Of the 1137 included participants, 347 were included in the final analysis: 174 with normoglycemia, 79 with prediabetes, and 94 with T2DM.

The researchers found significant differences in glucose spike metrics between conditions: nocturnal hypoglycemia, spike resolution time, average glucose, and time in hyperglycemia. The largest differences were between T2DM and the other groups, with prediabetics statistically closer to normoglycemia than T2DM for key metrics such as spike frequency and intensity.

Microbiome diversity was negatively correlated with most glucose spike metrics, suggesting a healthy microbiome is associated with better glucose control.

Higher resting heart rate, body mass index, and HbA1c were associated with worse glycemic outcomes, while physical activity was associated with more favorable glucose patterns. Interestingly, higher carbohydrate intake was associated with faster peak resolution, but also with more frequent and intense spikes.

The team developed a binary classification model based on multimodal data that discriminated between normoglycemia and T2DM with high accuracy. When applied to an external cohort (HPP), the model retained high performance and successfully identified significant variability in risk levels among prediabetics with similar HbA1c values.

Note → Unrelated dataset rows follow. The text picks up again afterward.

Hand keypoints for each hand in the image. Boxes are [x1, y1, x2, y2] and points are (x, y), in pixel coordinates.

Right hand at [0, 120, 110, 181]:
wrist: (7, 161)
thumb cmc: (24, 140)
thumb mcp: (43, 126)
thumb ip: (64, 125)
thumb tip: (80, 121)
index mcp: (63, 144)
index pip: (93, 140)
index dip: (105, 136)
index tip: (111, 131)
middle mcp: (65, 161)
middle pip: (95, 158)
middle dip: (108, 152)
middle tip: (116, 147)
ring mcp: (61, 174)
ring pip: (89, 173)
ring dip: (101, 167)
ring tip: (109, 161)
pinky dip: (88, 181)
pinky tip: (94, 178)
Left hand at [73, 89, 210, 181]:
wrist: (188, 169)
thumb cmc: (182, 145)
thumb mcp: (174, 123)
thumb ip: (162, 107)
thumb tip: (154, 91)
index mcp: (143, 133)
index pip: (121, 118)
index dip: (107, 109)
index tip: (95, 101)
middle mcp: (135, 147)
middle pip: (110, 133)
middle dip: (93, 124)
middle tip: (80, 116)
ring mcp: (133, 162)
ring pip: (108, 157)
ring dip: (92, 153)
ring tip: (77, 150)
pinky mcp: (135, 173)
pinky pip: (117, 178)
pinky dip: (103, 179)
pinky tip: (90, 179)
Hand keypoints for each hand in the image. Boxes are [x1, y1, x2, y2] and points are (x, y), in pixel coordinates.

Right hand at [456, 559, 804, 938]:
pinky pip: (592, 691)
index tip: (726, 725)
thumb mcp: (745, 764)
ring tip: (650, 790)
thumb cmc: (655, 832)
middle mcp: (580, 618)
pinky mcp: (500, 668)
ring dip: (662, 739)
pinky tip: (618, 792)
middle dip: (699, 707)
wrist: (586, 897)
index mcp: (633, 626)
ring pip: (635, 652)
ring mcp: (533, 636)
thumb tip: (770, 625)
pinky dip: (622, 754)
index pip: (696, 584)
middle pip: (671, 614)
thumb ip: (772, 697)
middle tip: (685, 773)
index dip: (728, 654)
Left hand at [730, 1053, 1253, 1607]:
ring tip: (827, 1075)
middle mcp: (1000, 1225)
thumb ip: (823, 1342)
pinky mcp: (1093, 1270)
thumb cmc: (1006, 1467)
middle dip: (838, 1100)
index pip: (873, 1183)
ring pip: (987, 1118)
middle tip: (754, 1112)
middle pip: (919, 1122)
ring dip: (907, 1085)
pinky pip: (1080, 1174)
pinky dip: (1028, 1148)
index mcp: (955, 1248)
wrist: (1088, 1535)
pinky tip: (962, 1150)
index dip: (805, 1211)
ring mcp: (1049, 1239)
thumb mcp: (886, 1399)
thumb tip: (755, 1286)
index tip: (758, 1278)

These results suggest that multimodal glycemic profiling may improve risk prediction and individual monitoring compared with standard diagnostic methods, particularly for prediabetes.

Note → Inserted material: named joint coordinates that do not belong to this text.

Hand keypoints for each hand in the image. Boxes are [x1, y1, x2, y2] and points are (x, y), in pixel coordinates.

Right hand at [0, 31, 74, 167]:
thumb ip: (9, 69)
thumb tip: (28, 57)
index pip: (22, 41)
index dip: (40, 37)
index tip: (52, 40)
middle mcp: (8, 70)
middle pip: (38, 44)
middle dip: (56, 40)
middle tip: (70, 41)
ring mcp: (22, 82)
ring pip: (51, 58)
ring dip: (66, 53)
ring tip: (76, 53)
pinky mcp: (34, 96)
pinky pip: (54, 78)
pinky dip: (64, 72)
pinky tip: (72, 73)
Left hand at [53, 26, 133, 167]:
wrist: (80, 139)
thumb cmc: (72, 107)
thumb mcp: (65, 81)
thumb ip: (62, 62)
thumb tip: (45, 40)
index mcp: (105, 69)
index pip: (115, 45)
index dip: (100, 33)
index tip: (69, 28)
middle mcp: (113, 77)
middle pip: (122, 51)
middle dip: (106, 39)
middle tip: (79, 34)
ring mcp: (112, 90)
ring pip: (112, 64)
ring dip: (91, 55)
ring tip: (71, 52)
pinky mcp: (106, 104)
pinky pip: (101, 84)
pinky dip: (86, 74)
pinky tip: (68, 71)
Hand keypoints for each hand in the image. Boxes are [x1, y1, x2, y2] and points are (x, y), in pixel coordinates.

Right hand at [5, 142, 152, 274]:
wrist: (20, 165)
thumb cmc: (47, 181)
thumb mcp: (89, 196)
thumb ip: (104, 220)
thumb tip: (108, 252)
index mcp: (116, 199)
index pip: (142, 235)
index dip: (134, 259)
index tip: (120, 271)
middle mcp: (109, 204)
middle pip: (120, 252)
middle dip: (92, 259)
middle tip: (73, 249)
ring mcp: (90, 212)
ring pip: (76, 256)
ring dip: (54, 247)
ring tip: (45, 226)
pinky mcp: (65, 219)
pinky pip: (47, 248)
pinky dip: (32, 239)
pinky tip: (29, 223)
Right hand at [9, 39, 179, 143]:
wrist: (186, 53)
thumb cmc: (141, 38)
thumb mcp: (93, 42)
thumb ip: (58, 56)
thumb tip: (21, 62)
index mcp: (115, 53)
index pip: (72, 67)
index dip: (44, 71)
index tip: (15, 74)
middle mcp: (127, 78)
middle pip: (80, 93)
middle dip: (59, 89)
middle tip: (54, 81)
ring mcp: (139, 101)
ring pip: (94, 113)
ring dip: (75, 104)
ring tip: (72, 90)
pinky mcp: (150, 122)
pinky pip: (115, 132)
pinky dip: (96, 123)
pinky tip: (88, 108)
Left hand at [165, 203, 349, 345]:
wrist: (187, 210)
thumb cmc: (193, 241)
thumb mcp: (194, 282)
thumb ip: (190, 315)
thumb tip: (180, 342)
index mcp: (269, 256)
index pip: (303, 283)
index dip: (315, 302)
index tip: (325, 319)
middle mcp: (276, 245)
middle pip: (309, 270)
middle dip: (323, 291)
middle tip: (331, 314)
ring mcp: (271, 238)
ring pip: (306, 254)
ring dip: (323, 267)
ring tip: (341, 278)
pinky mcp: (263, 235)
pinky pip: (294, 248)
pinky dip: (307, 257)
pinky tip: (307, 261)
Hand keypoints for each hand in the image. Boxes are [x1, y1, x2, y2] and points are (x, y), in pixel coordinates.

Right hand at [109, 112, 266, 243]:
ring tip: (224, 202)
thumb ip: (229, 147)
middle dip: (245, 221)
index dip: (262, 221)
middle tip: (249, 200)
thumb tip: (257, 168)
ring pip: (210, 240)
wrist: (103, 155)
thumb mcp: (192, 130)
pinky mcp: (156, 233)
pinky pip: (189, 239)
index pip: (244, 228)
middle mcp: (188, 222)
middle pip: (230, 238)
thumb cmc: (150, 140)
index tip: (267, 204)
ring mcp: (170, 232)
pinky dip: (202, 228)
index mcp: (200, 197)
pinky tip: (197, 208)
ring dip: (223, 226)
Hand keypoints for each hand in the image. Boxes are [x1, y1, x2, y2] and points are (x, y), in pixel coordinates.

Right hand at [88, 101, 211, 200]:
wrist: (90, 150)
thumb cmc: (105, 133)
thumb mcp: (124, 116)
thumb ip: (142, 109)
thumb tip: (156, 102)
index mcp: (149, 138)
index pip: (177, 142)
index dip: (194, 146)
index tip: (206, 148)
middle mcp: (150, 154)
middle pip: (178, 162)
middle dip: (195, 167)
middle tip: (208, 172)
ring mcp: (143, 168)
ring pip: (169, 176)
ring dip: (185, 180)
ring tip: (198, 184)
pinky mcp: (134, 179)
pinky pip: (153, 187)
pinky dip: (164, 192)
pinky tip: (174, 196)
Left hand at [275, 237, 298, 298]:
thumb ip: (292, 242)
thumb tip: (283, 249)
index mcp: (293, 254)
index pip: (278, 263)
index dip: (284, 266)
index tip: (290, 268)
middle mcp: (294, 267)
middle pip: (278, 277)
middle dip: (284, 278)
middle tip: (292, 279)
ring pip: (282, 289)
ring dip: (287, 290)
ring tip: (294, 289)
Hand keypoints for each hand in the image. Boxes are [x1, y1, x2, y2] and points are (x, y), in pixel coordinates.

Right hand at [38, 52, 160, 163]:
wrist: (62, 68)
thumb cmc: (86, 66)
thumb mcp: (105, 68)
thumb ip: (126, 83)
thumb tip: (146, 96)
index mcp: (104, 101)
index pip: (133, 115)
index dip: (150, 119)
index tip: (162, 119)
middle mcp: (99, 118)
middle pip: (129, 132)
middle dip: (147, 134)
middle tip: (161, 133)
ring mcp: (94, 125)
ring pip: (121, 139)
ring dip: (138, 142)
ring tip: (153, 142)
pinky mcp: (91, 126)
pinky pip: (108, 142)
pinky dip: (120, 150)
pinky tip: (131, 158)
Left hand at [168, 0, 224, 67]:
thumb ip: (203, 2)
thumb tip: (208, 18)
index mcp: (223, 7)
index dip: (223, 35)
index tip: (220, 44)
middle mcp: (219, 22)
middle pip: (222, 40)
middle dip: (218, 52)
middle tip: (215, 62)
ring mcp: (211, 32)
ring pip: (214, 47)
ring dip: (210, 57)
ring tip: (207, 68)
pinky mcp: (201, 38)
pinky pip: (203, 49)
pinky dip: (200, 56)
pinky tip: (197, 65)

The study highlights that traditional diabetes diagnostics such as HbA1c do not reflect individual characteristics of glucose metabolism.

Using CGM in combination with multimodal data (genomics, lifestyle, microbiome), the researchers found significant differences in glucose excursions between normoglycemia, prediabetes, and T2DM, with prediabetes showing greater similarity to normoglycemia than T2DM on a number of key measures.

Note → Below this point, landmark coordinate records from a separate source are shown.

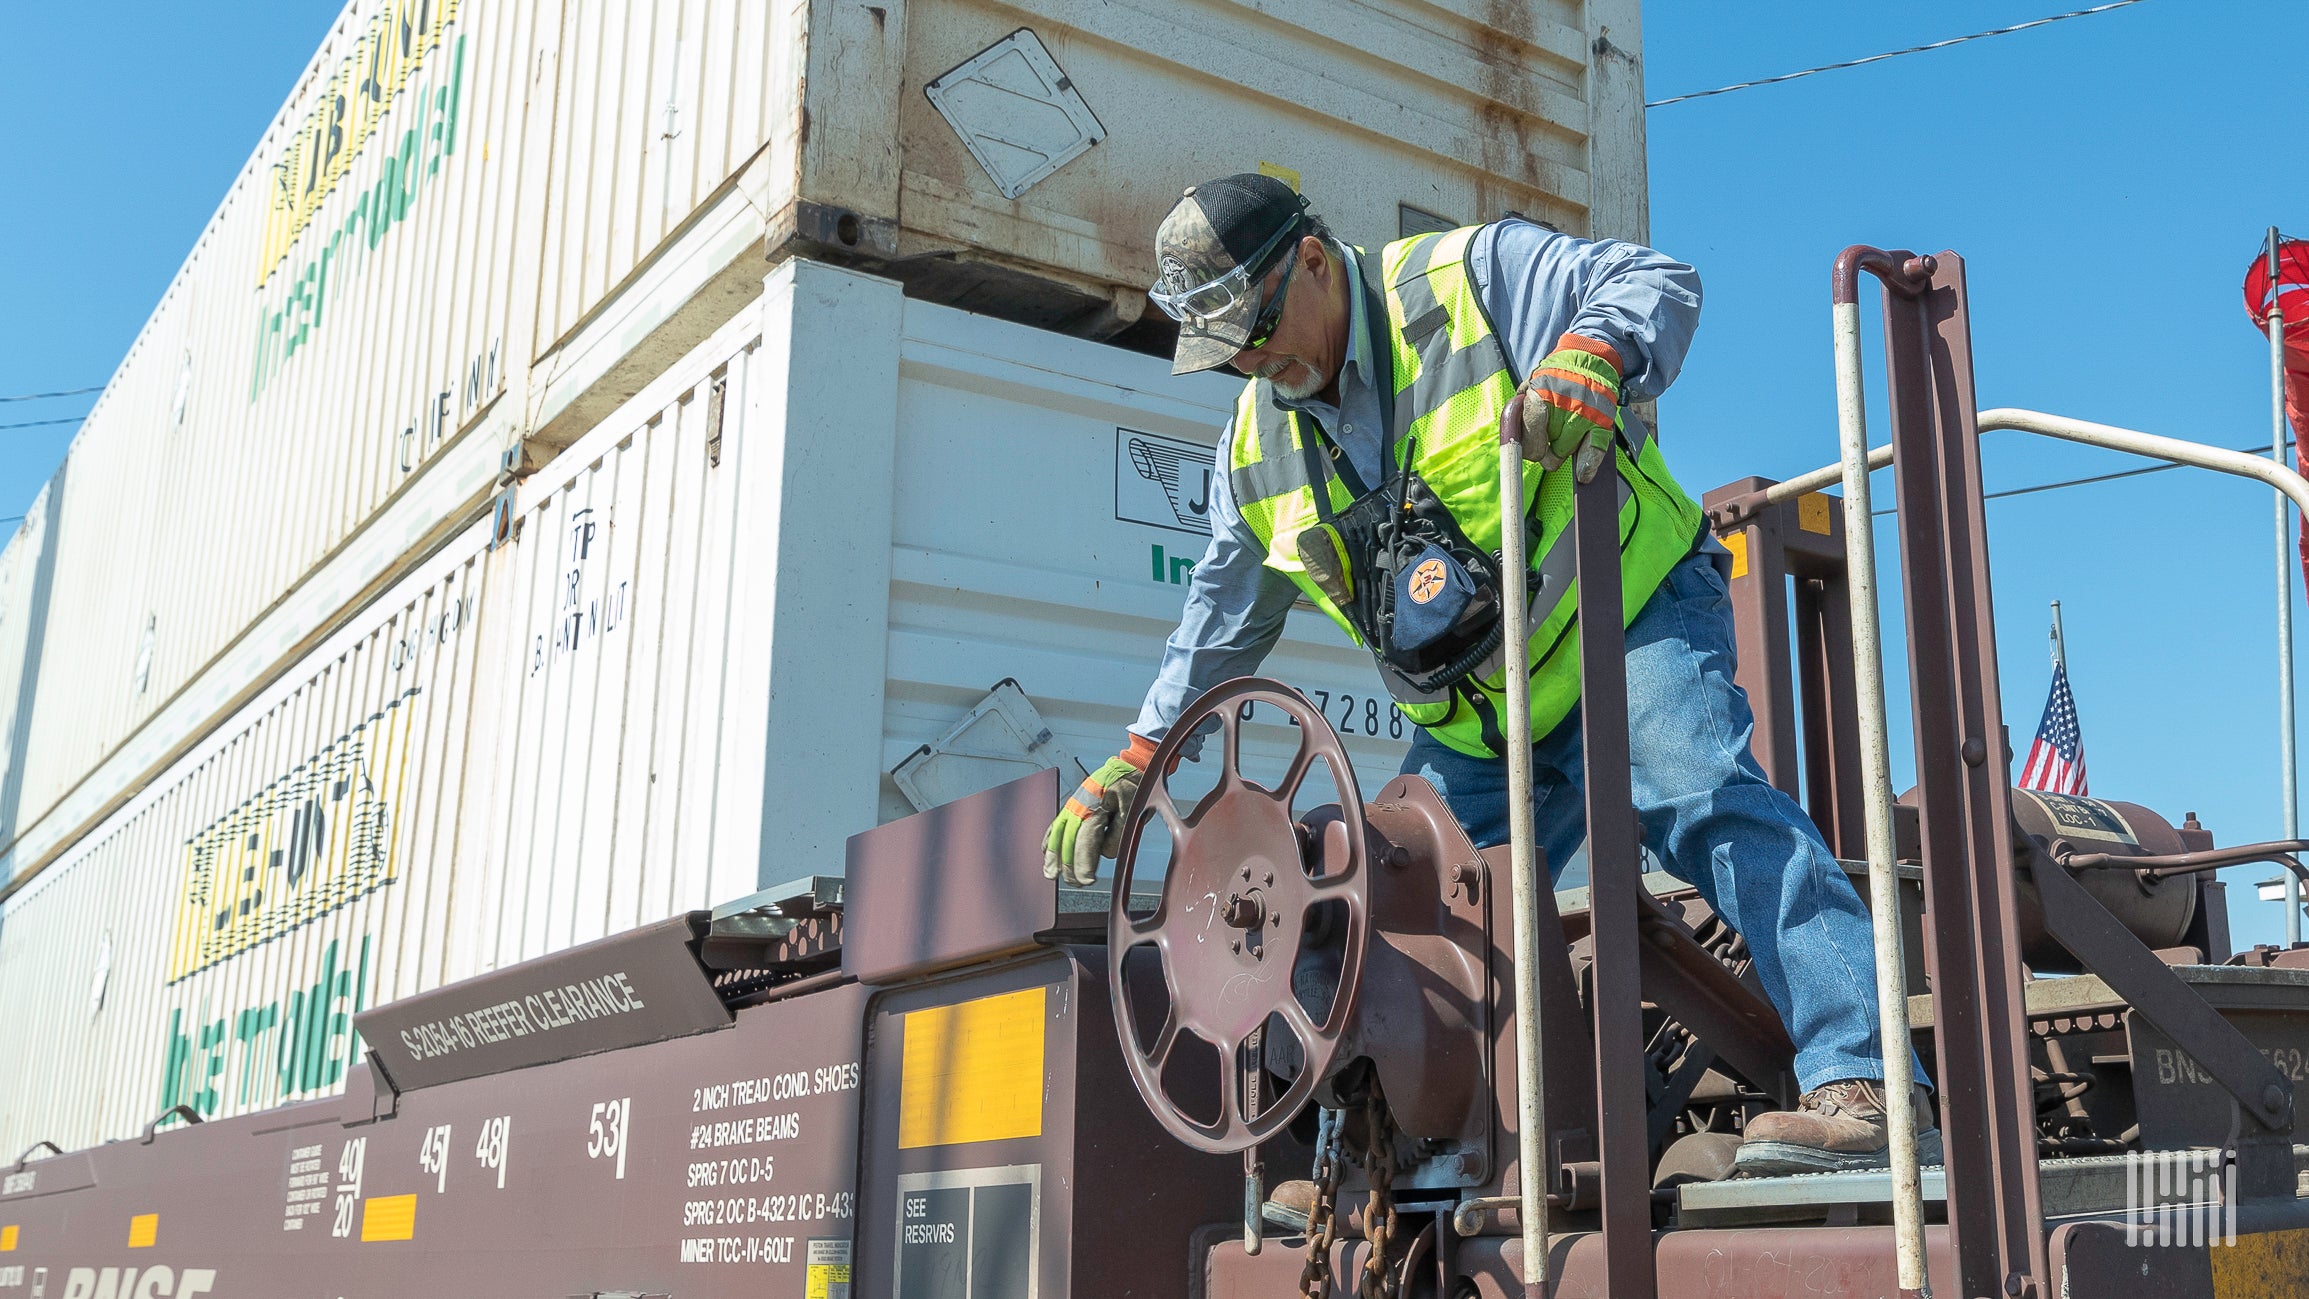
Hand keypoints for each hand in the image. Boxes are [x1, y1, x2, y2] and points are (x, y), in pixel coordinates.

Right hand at [1042, 735, 1157, 886]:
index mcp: (1094, 807)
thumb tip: (1106, 852)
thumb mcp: (1132, 807)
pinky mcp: (1073, 806)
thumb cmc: (1132, 787)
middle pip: (1069, 841)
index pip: (1085, 841)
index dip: (1084, 862)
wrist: (1128, 766)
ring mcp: (1073, 806)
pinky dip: (1049, 838)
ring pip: (1058, 834)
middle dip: (1070, 865)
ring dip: (1054, 855)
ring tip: (1051, 874)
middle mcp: (1079, 807)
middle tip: (1076, 883)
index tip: (1087, 880)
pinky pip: (1057, 824)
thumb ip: (1119, 831)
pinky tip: (1044, 852)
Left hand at [1518, 334, 1623, 482]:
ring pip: (1567, 452)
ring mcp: (1584, 415)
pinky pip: (1594, 451)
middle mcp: (1562, 408)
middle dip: (1546, 450)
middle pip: (1548, 452)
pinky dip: (1588, 465)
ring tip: (1564, 433)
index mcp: (1539, 397)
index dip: (1529, 449)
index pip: (1530, 440)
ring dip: (1564, 449)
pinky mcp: (1603, 420)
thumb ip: (1519, 410)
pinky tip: (1583, 474)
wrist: (1590, 358)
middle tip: (1549, 439)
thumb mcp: (1530, 384)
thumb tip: (1513, 438)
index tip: (1532, 450)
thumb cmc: (1555, 375)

The developed machine learning-based risk model, validated in an external cohort, revealed a wide variation in risk among prediabetics with similar HbA1c values, confirming its additional value compared to traditional methods.

Strengths of the study include the decentralized, diverse PROGRESS cohort (48.1% from underrepresented groups) and the collection of “real-world” data. However, limitations include potential bias due to device differences, inaccuracies in self-reporting, difficulties in maintaining a food diary, and the use of hypoglycemic medications.

Larger validation and longitudinal studies are needed to confirm the prognostic benefit and clinical significance.

Ultimately, this study demonstrates the potential of remote multimodal data collection to improve early detection, prediabetes risk stratification, and personalized T2D prevention, paving the way for more precise and inclusive care for patients at risk for diabetes.